German start-up Boreal Light plans to inaugurate a new brackish groundwater desalination system on September 22nd, 2021 in Bubisa, a village in Marsabit County, Kenya. The plant will be powered by solar photovoltaic energy.

After the “Shimoni WaterKiosk” system, which went into operation in August 2021 for several public structures on the southern coast of Kenya, Boreal Light will present a new brackish groundwater desalination system on September 22nd, 2021. According to the German start-up, the ceremony will be held in Bubisa, where the plant will provide 11 m3 of water per hour. The village is located in Marsabit County in northern Kenya.

The new desalination system is being installed by Kenyan start-up WaterKiosk Africa, which is working in partnership with Boreal Light. The system will be equipped with an automatic water dispenser to serve the population. A total of 30,000 people will benefit within a 5km radius of the water points and through 24 vending machines. “The Bubisa WaterKiosk is a unique model for poor and disadvantaged rural communities where the provision of water, electricity and food is a challenge,” says Hamed Beheshti, CEO of Boreal Light GmbH. Through this project, Boreal reaffirms its commitment to the development of unconventional water resources, a necessity in this arid climate and water-stressed area. The phenomenon is a consequence of climate change.

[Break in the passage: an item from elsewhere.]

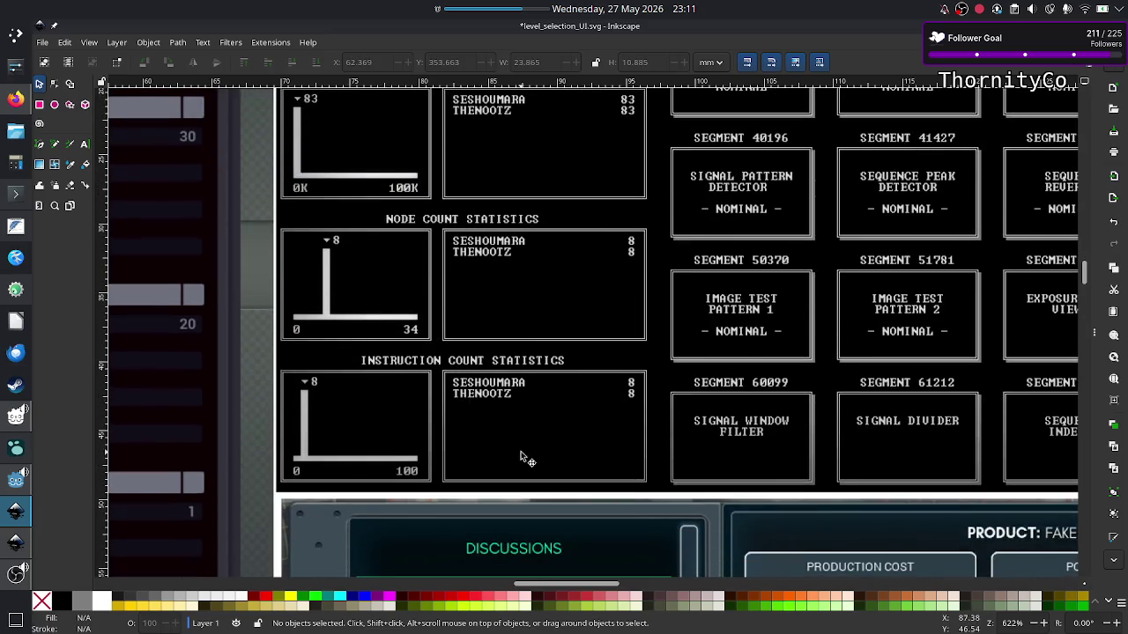
scroll(523, 455, "down", 10)
scroll(521, 451, "right", 11)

Read also- AFRICA: desalination now at the heart of water supply strategies

In order to reduce the risks associated with load shedding, the young company will equip the Bubisa water desalination system with a 62 kWh solar photovoltaic system. This is the largest water desalination system designed for the African continent by Boreal Light. The Shimoni WaterKiosk system recently installed for public structures (a school, a mosque, a vocational training centre, a sewing workshop and oil extraction facilities) has a production capacity of 2 m3 of drinking water per hour; those commissioned in hospitals in Kenya and Tanzania in March 2021 have capacities of between 3 m3 and 10 m3 per hour.